The progression of a naive but talented waif who, through good people skills and sheer lucky breaks, becomes a star, is a time-honored one for Broadway musicals, but rarely has that scenario been more oddly put forth than in Taboo, a show by, about and starring Boy George (née George O’Dowd) — only he doesn’t play Boy George. Instead he plays Divine-like downtown muse Leigh Bowery, who, with his outré garb and makeup, made himself a kind of living art, and thus inspired George’s own star-making makeover. Taboo traces Boy George from penniless club-hopping wannabe to Culture-Club hitmaker to pathetic coke fiend to likeable survivor, and in so doing, tries to capture a brief, not terribly proud era in London youth culture.

On the strongly positive side, Boy George’s music here proves not only catchy but germane to the story (to George’s great credit, he wrote a full score, rather than simply opting to run a string of his hits together, a la Buddy or Mamma Mia!). As for the good cast, Euan Morton is a believable lead, Raul Esparza injects Cabaretish pizzazz into his role as a club veteran, and George himself is an acceptable, if pallid, recreation of Bowery.
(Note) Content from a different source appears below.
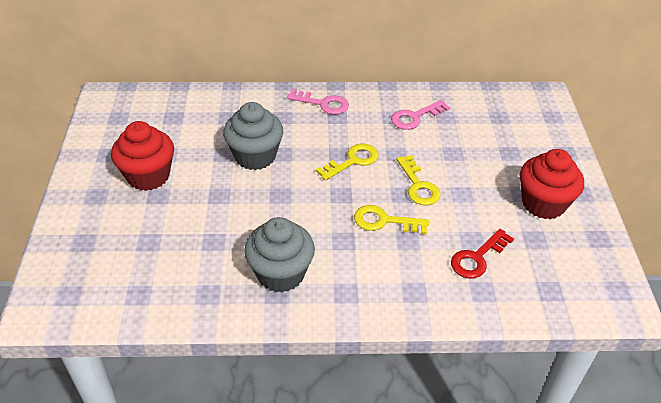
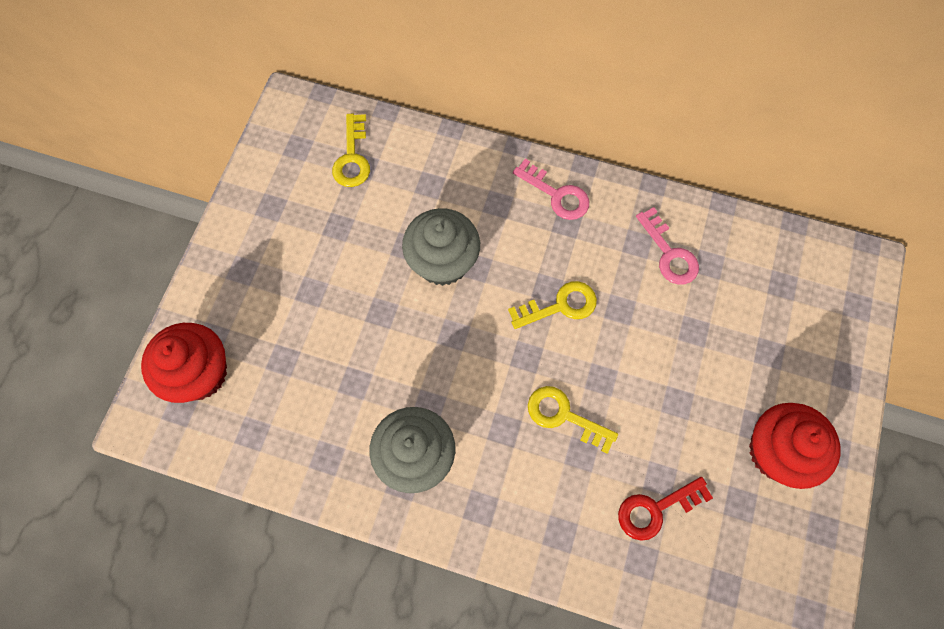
camera: 20 degrees right, 25 degrees up
(148, 176) = (308, 256): red cupcake -> red cupcake (200, 373)
(415, 117) = (669, 253): pink key -> pink key turned 105 degrees counterclockwise
(418, 185) = (628, 372): yellow key -> yellow key (352, 157)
The trouble with Taboo is that the various storylines run parallel to each other without intersecting. The George story is too familiar to be surprising, the portrayal of Bowery makes him seem like a selfish whiner without any of the magic he must have spun to be so beloved, and the charismatic Esparza feels either overused for a minor character or underused because we want more of his presence. Most damagingly, we’re never given a strong enough reason to root for all these people. They want to be famous and fabulous and big within the club scene, which may have been enough for 1980s nightlife, but it’s not sufficient for a libretto. As a result, the evening feels like an odd pageant, often inspired but rarely great, and the ugly set design should be taboo, rather than in it.

*

Taboo ran November 13, 2003-February 8, 2004 at Broadway’s Plymouth Theater.